ニコニコ動画はこれまで多くのカルチャーを生み出すことに貢献してきましたが、当ブログ的には将棋の中継を力を入れていたことを思い出します。AIと対決する「電王戦」を創設し、後に8番目のタイトルとなった「叡王戦」に発展します。
「AERA」に連載している将棋ライター・松本博文氏もその功績について寄稿しています。もっとも、現在叡王戦を中継しているのはABEMAであり、ABEMAと関係が深い朝日系のメディアにこの記事が載るというのもちょっとした皮肉ではあります。
ニコニコの運営会社・ドワンゴの経営方針の変化により、ドワンゴは叡王戦の主催から撤退、現在は不二家が主催となっています。また、将棋の中継も大幅に縮小し、現在は年数回の企画が配信されるのみとなっています。

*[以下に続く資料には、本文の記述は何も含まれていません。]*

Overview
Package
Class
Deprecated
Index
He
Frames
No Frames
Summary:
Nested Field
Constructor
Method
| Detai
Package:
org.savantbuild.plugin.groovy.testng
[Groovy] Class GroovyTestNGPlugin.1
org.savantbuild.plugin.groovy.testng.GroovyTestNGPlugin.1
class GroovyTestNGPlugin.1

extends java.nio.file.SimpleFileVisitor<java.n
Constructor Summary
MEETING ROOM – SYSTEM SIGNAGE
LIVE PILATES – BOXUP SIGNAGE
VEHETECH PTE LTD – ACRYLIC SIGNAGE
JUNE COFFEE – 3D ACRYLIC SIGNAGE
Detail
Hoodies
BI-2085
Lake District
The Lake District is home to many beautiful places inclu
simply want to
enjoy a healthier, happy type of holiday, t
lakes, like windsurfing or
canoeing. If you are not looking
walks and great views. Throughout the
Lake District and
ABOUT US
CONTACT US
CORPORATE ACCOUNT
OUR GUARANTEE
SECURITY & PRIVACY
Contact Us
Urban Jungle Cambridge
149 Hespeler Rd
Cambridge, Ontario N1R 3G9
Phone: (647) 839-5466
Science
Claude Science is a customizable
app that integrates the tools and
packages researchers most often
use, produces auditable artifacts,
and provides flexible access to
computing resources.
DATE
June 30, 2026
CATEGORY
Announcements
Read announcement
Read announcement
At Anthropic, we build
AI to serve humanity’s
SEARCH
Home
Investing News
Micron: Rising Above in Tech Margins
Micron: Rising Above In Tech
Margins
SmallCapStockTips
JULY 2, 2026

その一方で新たに参入したABEMAは、デビュー直後の藤井聡太四段を起用した「炎の七番勝負」が当たり、現在は将棋中継の中心的存在となりました。
ABEMAが将棋チャンネルを開設した背景には、当時日本将棋連盟の常務理事だった鈴木大介九段が、麻雀仲間だったサイバーエージェント・藤田晋社長に働きかけたことがきっかけとなっています。鈴木九段は理事退任後、プロ雀士となり「二刀流」として活躍。Mリーグへの参戦も果たし、ABEMAに大きな恩返しをする形となっています。

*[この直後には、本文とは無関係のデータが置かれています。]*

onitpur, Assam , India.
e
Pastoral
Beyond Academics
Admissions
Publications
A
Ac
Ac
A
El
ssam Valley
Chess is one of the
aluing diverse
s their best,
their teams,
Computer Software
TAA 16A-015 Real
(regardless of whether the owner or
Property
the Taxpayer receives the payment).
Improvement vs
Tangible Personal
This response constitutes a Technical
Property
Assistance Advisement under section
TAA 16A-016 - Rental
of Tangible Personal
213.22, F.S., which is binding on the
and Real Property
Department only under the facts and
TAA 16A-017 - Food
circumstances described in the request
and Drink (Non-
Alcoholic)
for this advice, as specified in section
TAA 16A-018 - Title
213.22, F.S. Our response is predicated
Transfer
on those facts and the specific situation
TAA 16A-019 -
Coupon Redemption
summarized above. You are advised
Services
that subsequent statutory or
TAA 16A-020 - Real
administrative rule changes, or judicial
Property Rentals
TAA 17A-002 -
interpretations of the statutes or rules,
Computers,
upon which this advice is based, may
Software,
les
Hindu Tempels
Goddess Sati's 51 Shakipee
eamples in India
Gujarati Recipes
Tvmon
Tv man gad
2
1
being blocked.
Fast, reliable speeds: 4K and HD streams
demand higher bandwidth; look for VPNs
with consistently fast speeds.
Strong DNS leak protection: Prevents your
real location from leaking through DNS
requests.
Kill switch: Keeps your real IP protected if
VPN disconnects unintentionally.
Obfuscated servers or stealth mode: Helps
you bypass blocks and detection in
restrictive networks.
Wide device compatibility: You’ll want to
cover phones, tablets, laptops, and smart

先日開催された第9期叡王戦では、挑戦者の伊藤匠七段が藤井聡太叡王を3勝2敗で破り、初タイトルを獲得。藤井叡王は初めてタイトルを失冠し、八冠から七冠に後退しました。
八冠を独占した以上、いつかその日は来るわけですが、予想以上に早かったという印象で、伊藤新叡王の急成長ぶりには目を見張るものがあります。その舞台がもっとも新しいタイトル戦である叡王戦だったことも、歴史的な因縁を感じます。
長時間にわたる対局を完全生中継。AIによる評価値の導入。そして視聴者と解説者による双方向のやりとり。将棋中継というジャンルを確立させ、また「観る将」と呼ばれるファン層を生み出したニコニコの功績を改めて嚙みしめたいと思います。